For my final project, I’ve been working on creating a mashup of different panels from the Dilbert comic strip. Running for over 25 years, author Scott Adams has created close to 10,000 individual strips. To create the mashup, I needed the text from each individual comic strip panel.
As part of the earlier data scraping assignment, I wrote some Python code to scrape the text of each of the Dilbert comic strips embedded in the page source from Dilbert.com. However, the text only applies to an entire strip, and does not specify the words associated with each particular panel.
For this assignment, I wrote additional Python code to scrape and download each individual comic strip that has been published online. I then had code go through each strip to separate it into individual panels so they could be mashed up with other panels.
In order to isolate dialogue to specific panels, I intended to perform optical character recognition (OCR) on each of the panels. However, using the Tesseract OCR library by itself showed that it is not intelligent enough to separate dialogue from two separate characters (such as the right-most panel, above) — the OCR library treats it as a single block of text.
To work around this, Golan provided me with clever suggestions and valuable software support to use OpenCV and OpenFrameworks to perform a sequence of image manipulations. First, a flood fill from the black upper-left corner is performed to take out the characters, who are always touching the bottom edge. The image is then converted to grayscale, and a median filter is applied to remove pixel noise. The dialogue letters are then dilated to consolidate them into defined, isolatable blobs so that bounding rectangles can be formed.
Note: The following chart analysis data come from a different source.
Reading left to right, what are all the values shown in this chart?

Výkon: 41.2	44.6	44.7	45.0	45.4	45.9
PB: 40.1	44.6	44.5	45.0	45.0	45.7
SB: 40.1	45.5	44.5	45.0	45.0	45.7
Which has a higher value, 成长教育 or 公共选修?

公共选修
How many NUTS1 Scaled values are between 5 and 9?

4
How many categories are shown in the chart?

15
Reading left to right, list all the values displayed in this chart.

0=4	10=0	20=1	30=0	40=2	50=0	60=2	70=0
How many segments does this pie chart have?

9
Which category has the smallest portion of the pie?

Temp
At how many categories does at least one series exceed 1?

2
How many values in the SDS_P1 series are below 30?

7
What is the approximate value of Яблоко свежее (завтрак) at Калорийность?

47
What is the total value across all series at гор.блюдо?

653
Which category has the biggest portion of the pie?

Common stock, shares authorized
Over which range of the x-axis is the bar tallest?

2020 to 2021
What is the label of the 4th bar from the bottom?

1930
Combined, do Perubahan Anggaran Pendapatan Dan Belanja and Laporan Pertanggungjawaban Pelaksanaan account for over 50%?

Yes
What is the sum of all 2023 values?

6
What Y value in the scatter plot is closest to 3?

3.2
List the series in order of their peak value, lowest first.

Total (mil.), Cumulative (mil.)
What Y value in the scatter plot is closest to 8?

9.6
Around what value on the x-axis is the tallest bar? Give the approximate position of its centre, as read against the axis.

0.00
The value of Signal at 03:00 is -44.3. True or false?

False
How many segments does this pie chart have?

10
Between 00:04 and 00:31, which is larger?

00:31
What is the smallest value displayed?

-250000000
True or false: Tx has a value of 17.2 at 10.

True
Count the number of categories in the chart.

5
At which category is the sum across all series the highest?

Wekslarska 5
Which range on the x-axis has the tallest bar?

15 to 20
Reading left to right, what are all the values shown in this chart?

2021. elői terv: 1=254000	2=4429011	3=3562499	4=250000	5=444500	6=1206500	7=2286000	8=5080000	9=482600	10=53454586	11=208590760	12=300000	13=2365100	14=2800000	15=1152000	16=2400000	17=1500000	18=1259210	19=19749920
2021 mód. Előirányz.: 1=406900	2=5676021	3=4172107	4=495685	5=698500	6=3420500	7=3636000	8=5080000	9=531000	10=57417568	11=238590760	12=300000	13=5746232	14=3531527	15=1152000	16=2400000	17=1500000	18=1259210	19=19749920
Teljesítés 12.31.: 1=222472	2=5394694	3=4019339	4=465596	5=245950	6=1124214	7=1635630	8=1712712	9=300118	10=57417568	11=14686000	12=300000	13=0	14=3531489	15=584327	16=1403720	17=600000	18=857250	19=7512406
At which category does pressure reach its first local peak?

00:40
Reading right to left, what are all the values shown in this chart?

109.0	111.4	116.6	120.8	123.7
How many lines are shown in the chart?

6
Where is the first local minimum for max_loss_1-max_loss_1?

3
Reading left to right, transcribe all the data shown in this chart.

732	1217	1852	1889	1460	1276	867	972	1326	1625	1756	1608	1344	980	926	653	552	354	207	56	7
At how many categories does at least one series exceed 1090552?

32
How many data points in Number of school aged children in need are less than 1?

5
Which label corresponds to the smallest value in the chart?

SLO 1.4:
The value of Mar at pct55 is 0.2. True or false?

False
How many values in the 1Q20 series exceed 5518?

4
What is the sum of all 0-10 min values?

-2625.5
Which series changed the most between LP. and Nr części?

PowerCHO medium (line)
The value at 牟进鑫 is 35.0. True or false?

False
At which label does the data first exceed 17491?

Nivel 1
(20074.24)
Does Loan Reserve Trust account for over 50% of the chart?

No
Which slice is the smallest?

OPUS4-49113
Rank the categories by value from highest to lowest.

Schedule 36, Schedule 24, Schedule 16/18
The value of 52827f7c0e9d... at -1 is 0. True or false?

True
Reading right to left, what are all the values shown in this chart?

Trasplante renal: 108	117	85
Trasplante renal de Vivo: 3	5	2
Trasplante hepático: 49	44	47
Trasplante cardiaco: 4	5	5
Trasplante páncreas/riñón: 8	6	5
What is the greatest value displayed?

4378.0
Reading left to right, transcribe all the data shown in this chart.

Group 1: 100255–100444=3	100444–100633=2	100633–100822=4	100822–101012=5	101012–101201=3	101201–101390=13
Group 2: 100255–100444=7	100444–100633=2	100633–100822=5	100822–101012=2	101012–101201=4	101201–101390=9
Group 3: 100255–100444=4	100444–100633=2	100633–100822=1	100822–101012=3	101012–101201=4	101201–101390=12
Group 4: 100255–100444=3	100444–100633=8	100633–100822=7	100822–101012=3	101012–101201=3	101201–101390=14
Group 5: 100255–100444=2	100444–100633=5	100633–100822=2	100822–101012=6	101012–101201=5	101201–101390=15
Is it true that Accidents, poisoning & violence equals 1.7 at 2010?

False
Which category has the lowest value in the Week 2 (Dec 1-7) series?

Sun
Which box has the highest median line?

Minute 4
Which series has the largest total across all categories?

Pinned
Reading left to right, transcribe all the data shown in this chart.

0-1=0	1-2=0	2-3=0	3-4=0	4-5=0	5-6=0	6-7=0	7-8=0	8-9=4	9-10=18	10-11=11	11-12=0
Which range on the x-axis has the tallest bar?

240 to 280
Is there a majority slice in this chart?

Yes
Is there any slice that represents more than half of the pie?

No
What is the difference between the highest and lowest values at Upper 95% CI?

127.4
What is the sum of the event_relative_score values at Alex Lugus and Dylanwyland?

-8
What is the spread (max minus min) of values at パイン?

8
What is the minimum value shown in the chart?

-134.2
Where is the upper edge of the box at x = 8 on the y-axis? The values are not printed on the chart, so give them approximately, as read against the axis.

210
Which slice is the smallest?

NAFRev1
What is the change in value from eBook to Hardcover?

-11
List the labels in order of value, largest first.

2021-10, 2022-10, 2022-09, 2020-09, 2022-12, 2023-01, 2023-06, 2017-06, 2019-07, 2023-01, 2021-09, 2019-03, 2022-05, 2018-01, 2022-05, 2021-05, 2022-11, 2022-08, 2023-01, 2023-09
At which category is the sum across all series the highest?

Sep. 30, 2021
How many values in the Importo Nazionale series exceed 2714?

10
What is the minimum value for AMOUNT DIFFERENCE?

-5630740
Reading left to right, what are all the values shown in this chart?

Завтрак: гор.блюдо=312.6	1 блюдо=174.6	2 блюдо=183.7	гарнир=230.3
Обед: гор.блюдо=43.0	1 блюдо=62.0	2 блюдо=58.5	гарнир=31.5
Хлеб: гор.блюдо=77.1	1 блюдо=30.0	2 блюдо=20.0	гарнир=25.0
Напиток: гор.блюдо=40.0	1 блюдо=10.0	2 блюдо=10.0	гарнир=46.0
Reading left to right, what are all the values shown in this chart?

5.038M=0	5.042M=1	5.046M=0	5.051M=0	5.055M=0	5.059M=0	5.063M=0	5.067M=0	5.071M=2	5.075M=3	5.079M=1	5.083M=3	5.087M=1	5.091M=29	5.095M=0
The coordinates of the bounding rectangles of each panel were stored in an XML file, which was then used by another Python program to perform OCR on each of the blobs, and use the scraped dialogue as ground truth to determine which OCR’ed text is associated with a specific panel by using the Levenschtein distance algorithm.
Once the dialogue for specific panels were captured, I then used the CMU rhyming dictionary to randomly assemble a set of panels that rhyme with each other. I’m still working on a Python web server interface, which would allow the user to initiate the generation of a new strip.